India outrage mounts over gang rape, murder of 8-year-old
Demonstrations were held main many cities as horrific details emerged of the murder of Muslim girl.
(AFP) - India s Prime Minister Narendra Modi on Friday promised justice after nationwide outrage mounted over the brutal gang rape and murder of an eight-year-old-girl.
Demonstrations were held in New Delhi and other cities as horrific details emerged of the murder of the Muslim girl, who was repeatedly raped while being held for five days in the city of Kathua in Jammu, including at a Hindu temple.
"The incidents being discussed for the last two days are definitely shameful for any civil society. We are all ashamed as a society and a country," Modi said in a speech in New Delhi.
"I want to assure the country that no criminal will be spared, justice will be done and completed."
Earlier, the country s women s minister called for the death penalty for child rapists in a video message posted online.
"I have been deeply, deeply disturbed by the rape case in Kathua and all the recent rape cases that have happened on children," Maneka Gandhi, the women and children s minister, said on Twitter.
Gandhi said her ministry would seek an amendment to India s Protection of Children from Sexual Offences Act, "asking for the death penalty for rape on children below 12 years".
The Kathua killing has shaken India in a way reminiscent of the fatal gang rape of a Delhi student on a bus in 2012 that made headlines around the world.
Rahul Gandhi, leader of the opposition Congress party, led a candlelight march late Thursday to the India Gate monument in Delhi -- the site of mass protests after the 2012 attack -- to highlight the "unimaginable brutality" of the latest killing.
"Like millions of Indians my heart hurts," Gandhi said at the midnight rally. "India simply cannot continue to treat its women the way it does."

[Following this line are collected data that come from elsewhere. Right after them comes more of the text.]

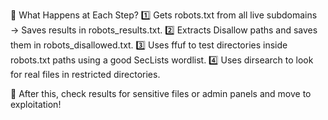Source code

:🔹 What Happens at Each Step?
1️⃣ Gets robots.txt from all live subdomains → Saves results in robots_results.txt.
2️⃣ Extracts Disallow paths and saves them in robots_disallowed.txt.
3️⃣ Uses ffuf to test directories inside robots.txt paths using a good SecLists wordlist.
4️⃣ Uses dirsearch to look for real files in restricted directories.

🚀 After this, check results for sensitive files or admin panels and move to exploitation!
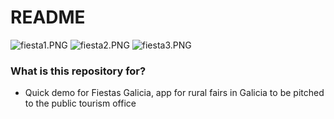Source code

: # README #

![fiesta1.PNG](https://bitbucket.org/repo/ayeEb8/images/2107005293-fiesta1.PNG)
![fiesta2.PNG](https://bitbucket.org/repo/ayeEb8/images/365720430-fiesta2.PNG)
![fiesta3.PNG](https://bitbucket.org/repo/ayeEb8/images/2831326957-fiesta3.PNG)

### What is this repository for? ###

* Quick demo for Fiestas Galicia, app for rural fairs in Galicia to be pitched to the public tourism office
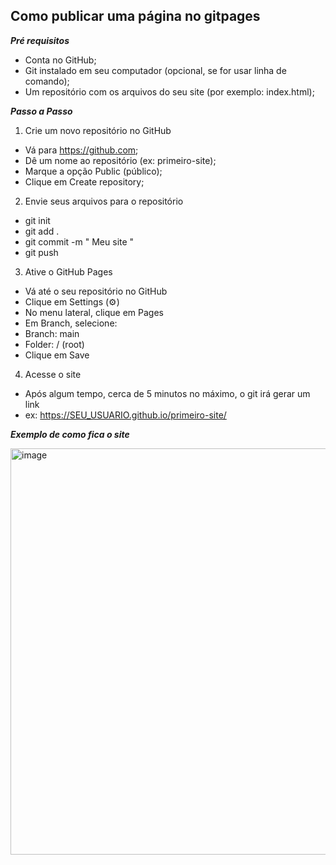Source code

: ## Como publicar uma página no gitpages

***Pré requisitos***
* Conta no GitHub;
* Git instalado em seu computador (opcional, se for usar linha de comando);
* Um repositório com os arquivos do seu site (por exemplo: index.html);

***Passo a Passo***
1. Crie um novo repositório no GitHub
* Vá para https://github.com;
* Dê um nome ao repositório (ex: primeiro-site);
* Marque a opção Public (público);
* Clique em Create repository;

2. Envie seus arquivos para o repositório
* git init
* git add .
* git commit -m " Meu site "
* git push

3. Ative o GitHub Pages
* Vá até o seu repositório no GitHub
* Clique em Settings (⚙️)
* No menu lateral, clique em Pages
* Em Branch, selecione:
* Branch: main
* Folder: / (root)
* Clique em Save

4. Acesse o site
* Após algum tempo, cerca de 5 minutos no máximo, o git irá gerar um link
* ex: https://SEU_USUARIO.github.io/primeiro-site/

***Exemplo de como fica o site***

<img width="1276" height="650" alt="image" src="https://github.com/user-attachments/assets/49885b81-efa1-4186-a514-643ca1ac9474" />





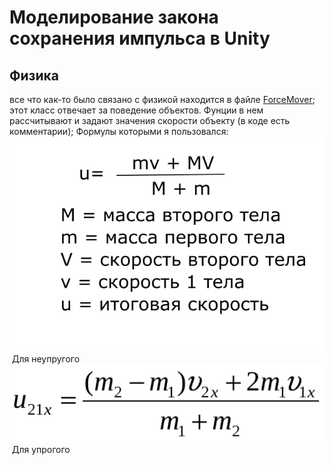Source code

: # Моделирование закона сохранения импульса в Unity

## Физика
все что как-то было связано с физикой находится в файле [ForceMover](https://github.com/AlexeyGorbunov72/modelingLabPhys/blob/master/Assets/scripts/ForceMover.cs);
этот класс отвечает за поведение объектов. Фунции в нем рассчитывают и задают значения скороcти объекту (в коде есть комментарии);
Формулы которыми я пользовался:
![alt text](./resil.png "Описание будет тут")
​ Для неупругого 
![alt text](./упругоеСтолкновение.gif "Описание будет тут")
​ Для упрогого

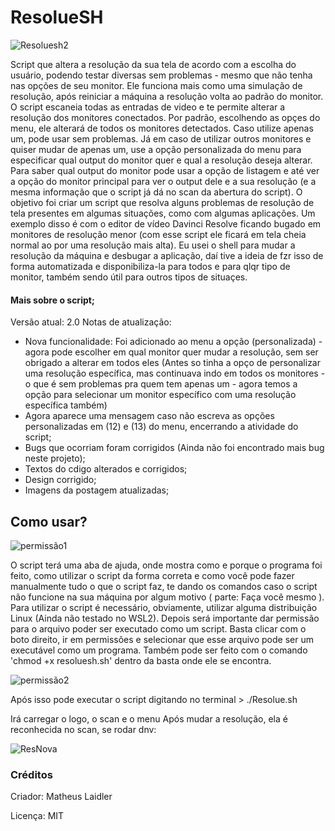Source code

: # ResolueSH
![Resoluesh2](https://user-images.githubusercontent.com/76860503/113950887-c815a280-97e8-11eb-8c2d-32be11751ddc.png)

 Script que altera a resolução da sua tela de acordo com a escolha do usuário, podendo testar diversas sem problemas - mesmo que não tenha nas opções de seu monitor. 
 Ele funciona mais como uma simulação de resolução, após reiniciar a máquina a resolução volta ao padrão do monitor. 
 O script escaneia todas as entradas de video e te permite alterar a resolução dos monitores conectados. Por padrão, escolhendo as opçes do menu, ele alterará de todos os monitores detectados. Caso utilize apenas um, pode usar sem problemas. Já em caso de utilizar outros monitores e quiser mudar de apenas um, use a opção personalizada do menu para especificar qual output do monitor quer e qual a resolução deseja alterar. Para saber qual output do monitor pode usar a opção de listagem e até ver a opção do monitor principal para ver o output dele e a sua resolução (e a mesma informação que o script já dá no scan da abertura do script).
 O objetivo foi criar um script que resolva alguns problemas de resolução de tela presentes em algumas situações, como com algumas aplicações. Um exemplo disso é com o editor de vídeo Davinci Resolve ficando bugado em monitores de resolução menor (com esse script ele ficará em tela cheia normal ao por uma resolução mais alta). 
 Eu usei o shell para mudar a resolução da máquina e desbugar a aplicação, daí tive a ideia de fzr isso de forma automatizada e disponibiliza-la para todos e para qlqr tipo de monitor, também sendo útil para outros tipos de situaçes.
 
 
#### Mais sobre o script; 
Versão atual: 2.0
  Notas de atualização:
  - Nova funcionalidade: Foi adicionado ao menu a opção (personalizada) - agora pode escolher em qual monitor quer mudar a resolução, sem ser obrigado a alterar em todos eles (Antes so tinha a opço de personalizar uma resolução específica, mas continuava indo em todos os monitores - o que é sem problemas pra quem tem apenas um - agora temos a opção para selecionar um monitor específico com uma resolução específica também)
  - Agora aparece uma mensagem caso não escreva as opções personalizadas em (12) e (13) do menu, encerrando a atividade do script;
  - Bugs que ocorriam foram corrigidos (Ainda não foi encontrado mais bug neste projeto);
  - Textos do cdigo alterados e corrigidos;
  - Design corrigido;
  - Imagens da postagem atualizadas;
 
## Como usar?
![permissão1](https://user-images.githubusercontent.com/76860503/113920112-c208cd00-97ba-11eb-9ea4-aee0342a3c30.png)
 
 O script terá uma aba de ajuda, onde mostra como e porque o programa foi feito, como utilizar o script da forma correta e como você pode fazer manualmente tudo o que o script faz, te dando os comandos caso o script não funcione na sua máquina por algum motivo ( parte: Faça você mesmo ).
 Para utilizar o script é necessário, obviamente, utilizar alguma distribuição Linux (Ainda não testado no WSL2). 
 Depois será importante dar permissão para o arquivo poder ser executado como um script. Basta clicar com o boto direito, ir em permissões e selecionar que esse arquivo pode ser um executável como um programa. Também pode ser feito com o comando 'chmod +x resoluesh.sh' dentro da basta onde ele se encontra.

![permissão2](https://user-images.githubusercontent.com/76860503/113920464-317ebc80-97bb-11eb-84cb-aee1f503b0bf.png)
 
 Após isso pode executar o script digitando no terminal > ./Resolue.sh
 
 Irá carregar o logo, o scan e o menu
Após mudar a resolução, ela é reconhecida no scan, se rodar dnv:

![ResNova](https://user-images.githubusercontent.com/76860503/113951505-10819000-97ea-11eb-8562-613005f925bb.png)


### Créditos
Criador: Matheus Laidler 

Licença: MIT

Vikramaditya Singh, who joined protestors at India Gate later Friday, said deep reforms were needed to improve women s rights in India.
"The women in this country are the victims of these crimes. Besides taking action in this case, we need to look at the... upbringing and education of men in our society," Singh told AFP.
Eight people have been arrested over the killing, including four police officers and a minor. All are Hindus.
Lost humanity
The victim, whose identity was protected by a court order Friday, was murdered in January in the northern state of Jammu and Kashmir.
According to the charge sheet, she was abducted by the minor and an accomplice.
The girl was forced her to take sedatives and during five days in a shed and then a Hindu temple, she was repeatedly raped by the juvenile and different men, including a police constable.
She was finally strangled and beaten with a stone. According to the charge sheet, one of the attackers raped her just before she died.
Jammu and Kashmir is India s only Muslim-majority state, but the Jammu region in the south, where the rape and murder took place, is Hindu-dominated.
The case has heightened fears of communal tensions in the region. Muslim activists have demanded action against what they see as a crime against their community while some right-wing Hindu groups have argued that the accused were unfairly charged.
This week, a crowd of Hindu lawyers tried to stop police from entering a court to file charges against the accused men.
Separately, a senior lawmaker in Uttar Pradesh state faces arrest over the rape of a 17-year-old woman. The lawmaker is from Prime Minister Modi s Bharatiya Janata Party.
The alleged attack occurred last year but only started making headlines again after the woman tried to set herself on fire outside the Uttar Pradesh chief minister s residence last weekend.
High-profile names from the world of cinema and cricket joined the outrage over the Jammu crime in a country were nearly 40,000 rape cases are reported every year, according to official figures.
"What is happening to the world we live in???" Bollywood star Anushka Sharma, who is married to Indian cricket captain Virat Kohli, wrote on Twitter.
"These people should be given the most severe punishment there is! Where are we heading as humanity? Shaken to my core."
Cricketer Gautam Gambhir blamed India s "stinking systems" for what some have described as a rape epidemic. "Come on Mr System , show us if you have the balls to punish the perpetrators, I challenge you," he tweeted.